Opinion: Pursue truth, restore civil discourse

Patrick Colbeck

I have found the following proverb to be true: “The first to present his case seems right, till another comes forward and questions him.” Unfortunately, today we live in a political environment filled with one-sided narratives. In this environment, what is “right” or “wrong” is more a feature of which news network you watch than stubborn things like facts. In such an environment, it is difficult if not impossible to reasonably discern what is truly right.

There are numerous examples of how this political environment impedes us from discerning the truth. A recent example would be the current conduct of the impeachment proceedings. H Res 660 passed by the U.S. House of Representatives specified an impeachment inquiry process designed to be one-sided with no respect for due process protections for President Donald Trump under the 6th Amendment. Was the purpose of such a process to discern the truth or control the narrative?

Speaker of the House Nancy Pelosi, D-Calif., joined from left by House Judiciary Committee Chairman Jerrold Nadler, D-N.Y., House Financial Services Committee Chairwoman Maxine Waters, D-Calif., House Ways and Means Committee Chairman Richard Neal, D-Mass., and House Intelligence Committee Chairman Adam Schiff, D-Calif., announces they are pushing ahead with two articles of impeachment against President Donald Trump.

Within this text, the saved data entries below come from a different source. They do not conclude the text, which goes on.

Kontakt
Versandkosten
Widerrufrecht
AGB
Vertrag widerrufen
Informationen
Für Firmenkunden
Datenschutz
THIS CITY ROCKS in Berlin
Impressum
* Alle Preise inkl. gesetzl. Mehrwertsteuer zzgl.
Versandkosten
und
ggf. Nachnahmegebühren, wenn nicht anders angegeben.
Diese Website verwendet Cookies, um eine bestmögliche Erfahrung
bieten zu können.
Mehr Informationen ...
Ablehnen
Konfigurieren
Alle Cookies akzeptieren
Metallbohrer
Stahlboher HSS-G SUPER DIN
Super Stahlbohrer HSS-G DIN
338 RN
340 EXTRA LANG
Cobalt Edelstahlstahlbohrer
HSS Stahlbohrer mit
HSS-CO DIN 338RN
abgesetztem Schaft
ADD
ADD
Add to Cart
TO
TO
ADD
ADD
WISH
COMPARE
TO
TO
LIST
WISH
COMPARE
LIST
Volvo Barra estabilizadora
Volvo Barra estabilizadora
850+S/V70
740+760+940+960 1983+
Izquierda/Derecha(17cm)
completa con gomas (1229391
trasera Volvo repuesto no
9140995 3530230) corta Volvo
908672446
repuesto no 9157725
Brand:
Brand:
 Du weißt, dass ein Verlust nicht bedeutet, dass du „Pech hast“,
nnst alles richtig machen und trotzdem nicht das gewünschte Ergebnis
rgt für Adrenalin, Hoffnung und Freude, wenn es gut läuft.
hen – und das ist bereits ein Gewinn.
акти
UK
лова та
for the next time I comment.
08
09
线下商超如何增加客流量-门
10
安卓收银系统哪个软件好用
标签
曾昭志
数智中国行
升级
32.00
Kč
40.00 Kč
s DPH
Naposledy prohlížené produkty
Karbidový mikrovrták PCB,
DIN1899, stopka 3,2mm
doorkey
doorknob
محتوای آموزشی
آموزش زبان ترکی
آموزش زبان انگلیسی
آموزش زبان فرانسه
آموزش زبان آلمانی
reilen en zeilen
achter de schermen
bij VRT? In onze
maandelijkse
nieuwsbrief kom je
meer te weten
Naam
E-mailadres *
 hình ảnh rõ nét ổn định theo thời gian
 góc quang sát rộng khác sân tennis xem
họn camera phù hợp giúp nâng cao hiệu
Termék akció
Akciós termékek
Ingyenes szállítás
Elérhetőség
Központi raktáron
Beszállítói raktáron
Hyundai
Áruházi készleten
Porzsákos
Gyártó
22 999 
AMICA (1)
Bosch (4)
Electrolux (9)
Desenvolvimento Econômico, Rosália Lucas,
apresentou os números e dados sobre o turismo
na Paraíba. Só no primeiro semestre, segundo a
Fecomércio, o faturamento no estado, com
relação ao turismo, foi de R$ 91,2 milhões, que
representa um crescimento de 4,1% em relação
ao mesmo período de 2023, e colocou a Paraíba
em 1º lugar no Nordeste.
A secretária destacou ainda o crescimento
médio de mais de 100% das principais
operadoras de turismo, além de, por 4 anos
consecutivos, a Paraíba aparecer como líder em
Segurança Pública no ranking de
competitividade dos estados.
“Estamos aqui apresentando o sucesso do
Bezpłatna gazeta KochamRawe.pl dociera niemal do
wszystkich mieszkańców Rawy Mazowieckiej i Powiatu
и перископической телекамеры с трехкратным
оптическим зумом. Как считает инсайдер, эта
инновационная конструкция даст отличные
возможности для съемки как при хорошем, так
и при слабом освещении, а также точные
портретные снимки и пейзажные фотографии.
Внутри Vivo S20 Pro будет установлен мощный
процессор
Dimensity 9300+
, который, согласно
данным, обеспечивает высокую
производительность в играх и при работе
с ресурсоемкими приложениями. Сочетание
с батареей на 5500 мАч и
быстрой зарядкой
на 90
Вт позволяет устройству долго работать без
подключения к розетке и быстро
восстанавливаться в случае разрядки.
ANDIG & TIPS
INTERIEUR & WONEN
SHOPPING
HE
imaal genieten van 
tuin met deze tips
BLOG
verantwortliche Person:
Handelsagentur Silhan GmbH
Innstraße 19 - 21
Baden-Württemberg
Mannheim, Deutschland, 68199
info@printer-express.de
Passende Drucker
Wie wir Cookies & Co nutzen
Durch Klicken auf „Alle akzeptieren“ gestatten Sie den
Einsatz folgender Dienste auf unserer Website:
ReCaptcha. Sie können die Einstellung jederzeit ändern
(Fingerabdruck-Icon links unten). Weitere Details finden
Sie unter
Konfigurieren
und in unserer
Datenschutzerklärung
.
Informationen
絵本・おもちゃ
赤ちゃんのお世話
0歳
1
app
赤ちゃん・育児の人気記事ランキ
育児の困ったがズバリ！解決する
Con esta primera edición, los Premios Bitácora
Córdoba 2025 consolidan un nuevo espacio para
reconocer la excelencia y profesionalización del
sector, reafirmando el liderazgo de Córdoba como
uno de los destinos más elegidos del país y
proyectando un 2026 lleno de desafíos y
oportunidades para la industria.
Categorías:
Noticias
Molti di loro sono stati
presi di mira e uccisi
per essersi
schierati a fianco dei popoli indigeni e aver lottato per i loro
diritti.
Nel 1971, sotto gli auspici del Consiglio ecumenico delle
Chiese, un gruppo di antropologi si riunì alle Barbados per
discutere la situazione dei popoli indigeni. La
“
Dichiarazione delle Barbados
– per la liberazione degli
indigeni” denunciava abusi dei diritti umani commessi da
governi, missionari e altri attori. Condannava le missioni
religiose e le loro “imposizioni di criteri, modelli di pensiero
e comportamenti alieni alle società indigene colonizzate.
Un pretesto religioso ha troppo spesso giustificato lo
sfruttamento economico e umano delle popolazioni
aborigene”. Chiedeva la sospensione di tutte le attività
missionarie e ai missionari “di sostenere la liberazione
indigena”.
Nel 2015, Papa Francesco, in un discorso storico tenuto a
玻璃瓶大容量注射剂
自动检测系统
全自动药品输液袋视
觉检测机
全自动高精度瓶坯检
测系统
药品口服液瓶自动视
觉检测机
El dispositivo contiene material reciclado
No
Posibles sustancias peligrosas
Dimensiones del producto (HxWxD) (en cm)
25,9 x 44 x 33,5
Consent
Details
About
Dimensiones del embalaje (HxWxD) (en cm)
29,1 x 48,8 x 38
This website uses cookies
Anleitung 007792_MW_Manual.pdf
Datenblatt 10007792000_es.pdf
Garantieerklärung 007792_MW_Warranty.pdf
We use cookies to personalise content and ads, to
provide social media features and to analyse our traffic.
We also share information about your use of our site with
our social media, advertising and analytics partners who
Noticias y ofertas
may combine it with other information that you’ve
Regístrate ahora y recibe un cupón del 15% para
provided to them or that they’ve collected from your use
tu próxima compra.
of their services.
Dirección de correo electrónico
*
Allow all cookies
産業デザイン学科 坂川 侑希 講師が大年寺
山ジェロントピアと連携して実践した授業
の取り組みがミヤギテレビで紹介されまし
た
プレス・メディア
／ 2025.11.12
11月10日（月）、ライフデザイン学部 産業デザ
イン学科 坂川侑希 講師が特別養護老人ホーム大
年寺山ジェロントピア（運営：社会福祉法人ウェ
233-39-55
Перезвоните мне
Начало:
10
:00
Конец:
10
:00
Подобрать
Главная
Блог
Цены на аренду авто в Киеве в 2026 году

One also experiences this polarized environment on university campuses where conservative speakers are routinely shouted down or prohibited from speaking at all. 

Students who disagree with the political views of their professors risk poor grades or the wrath of “Bias Response Teams." In fact, showing support for Trump in our schools can result in buttons being ripped off shirts or disciplinary actions for teachers who refuse to “tow the line."

Schools are the institutions where we prepare our next generation of leaders. When educators in position of authority support such actions are they promoting the discernment of truth or attempting to control the narrative?

In George Orwell’s classic book "1984," the government’s “Ministry of Truth” did its best to erase stubborn things like facts from the collective memory. They used propaganda in conjunction with a mass surveillance state remarkably similar to that of the modern-day Chinese government to control the thoughts and actions of their citizens. Today, Orwell’s Ministry of Truth is also sadly manifest in America via one-sided media outlets, one-sided Congressional investigations, and one-sided education narratives.

Our nation needs to restore an appreciation for the pursuit of the truth. The truth may be uncomfortable for some, but it is the only sound basis for solving the problems that we face as a nation. 

In order to pursue the truth, we need to restore an appreciation for freedom of speech and civil discourse. 

Calling someone a racist or a bigot is not conducive to civil discourse. Rather, these tactics are designed to silence opposition and promote a one-sided narrative. Freedom is too precious to be silenced by name-calling. Freedom is preserved by pursuing the truth. It is the truth which not only sets us free, it keeps us free.

Patrick Colbeck is a former Michigan state senator and gubernatorial candidate.